No comparative studies were found that fulfilled the inclusion and exclusion criteria of the sloped implants’ systematic review. Nevertheless, the available data provide encouraging results for sloped implants in preserving the bone crest and the interplant papilla [13]. Placing an implant in a healed alveolar ridge with differences in height between the buccal and lingual bone crest will not allow the buccal part of the marginal portion of the implant to be completely invested in the bone, resulting in a risk of aesthetic complications [13]. In a prospective multicenter study, nonsubmerged implants (OsseoSpeed Profile implants; Astra Tech AB, Molndal, Sweden) were placed in a recipient site with a buccal-lingual bone height discrepancy of 2.0–5.0 mm, and the sloped part of the device was located at the buccal and most apical position of the preparation. Sixteen weeks later, bone level alterations were 0.02 mm lingually and 0.30 mm buccally, and at the 1-year reexamination, the average change in interproximal bone levels was 0.54 mm. The authors concluded that sloped implant placement in an alveolar ridge with a sloped marginal configuration resulted in minor remodeling, preserving discrepancies between buccal and lingual bone levels [13].

5. Conclusions

(i)Although no statistically significant differences were found, a trend of higher implant failure and prosthetic complications were experienced in the one-piece group compared to the two-piece group.(ii)A trend of higher marginal bone loss was found in the test group compared to the control group. This trend is moderate when comparing one-piece versus two-piece implants and high when comparing scalloped versus flat implants.(iii)Although no studies were found comparing sloped versus flat implants, preliminary results may encourage future studies.(iv)No differences were experienced between groups regarding aesthetic outcomes and patient satisfaction.

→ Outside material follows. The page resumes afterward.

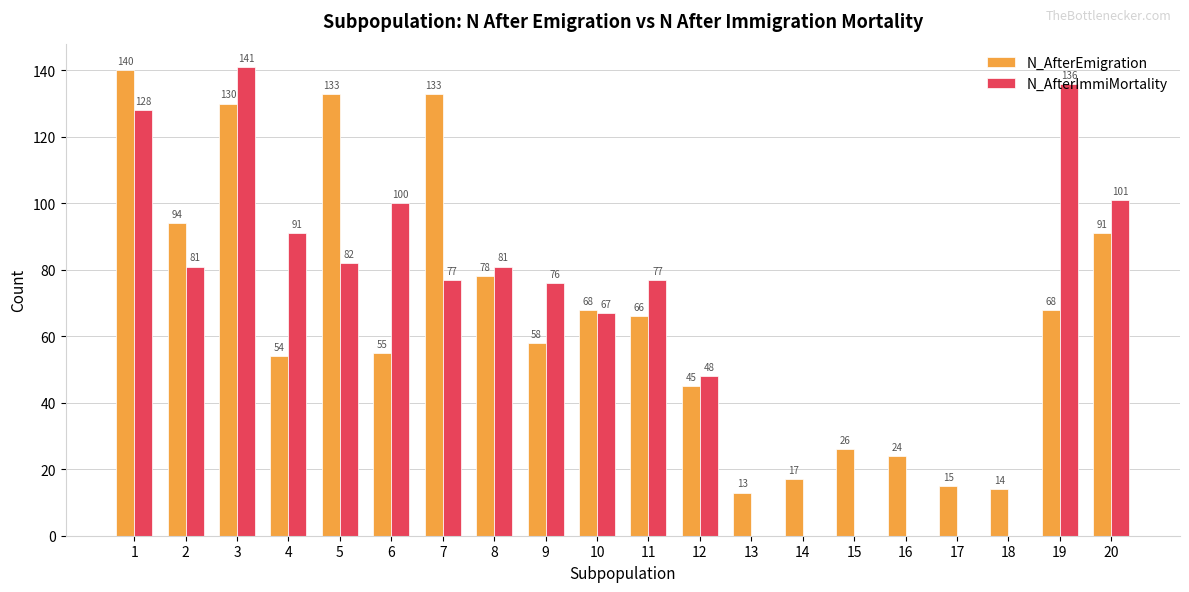

Reading left to right, transcribe all the data shown in this chart.

N_AfterEmigration: 140	94	130	54	133	55	133	78	58	68	66	45	13	17	26	24	15	14	68	91
N_AfterImmiMortality: 128	81	141	91	82	100	77	81	76	67	77	48	0	0	0	0	0	0	136	101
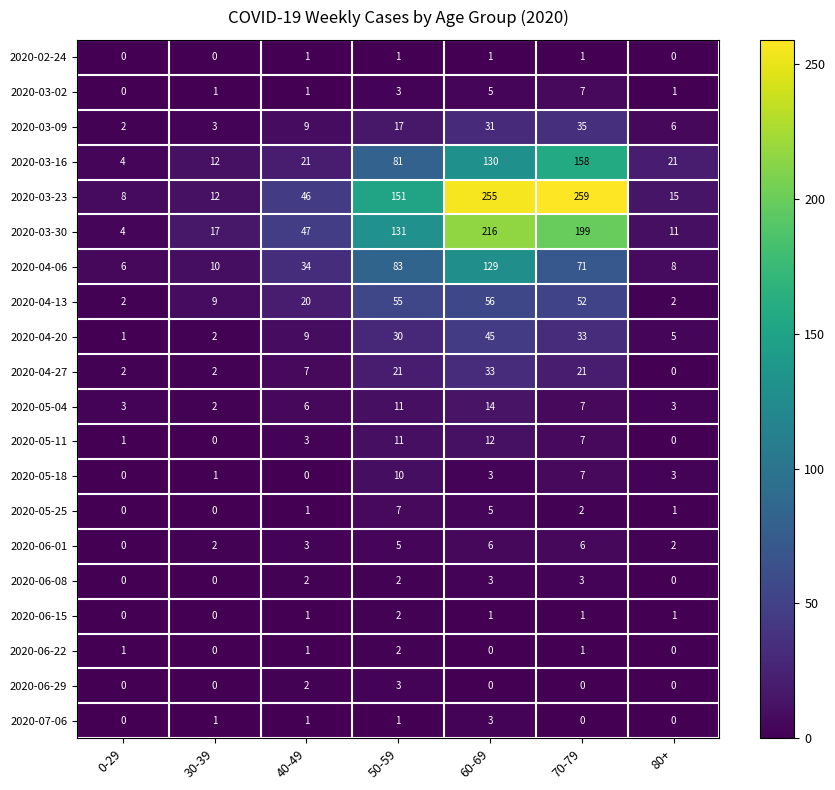

The 2020-04-20 series shows 1 at 30-39. True or false?

False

There was sufficient evidence that different implant shoulder positions/orientations/designs (scalloped, sloped, and one piece) offer no benefit when compared to two-piece, conventional flat implants. Current evidence is limited due to the quality of available studies. Marginal bone loss seems to be affected by the implant neck design, while aesthetics and patient satisfaction appear to be independent. Further studies, designed as randomized controlled clinical trials reported according to the CONSORT statement, are needed.

Conflicts of Interest

The authors declare that they have no conflicts of interest.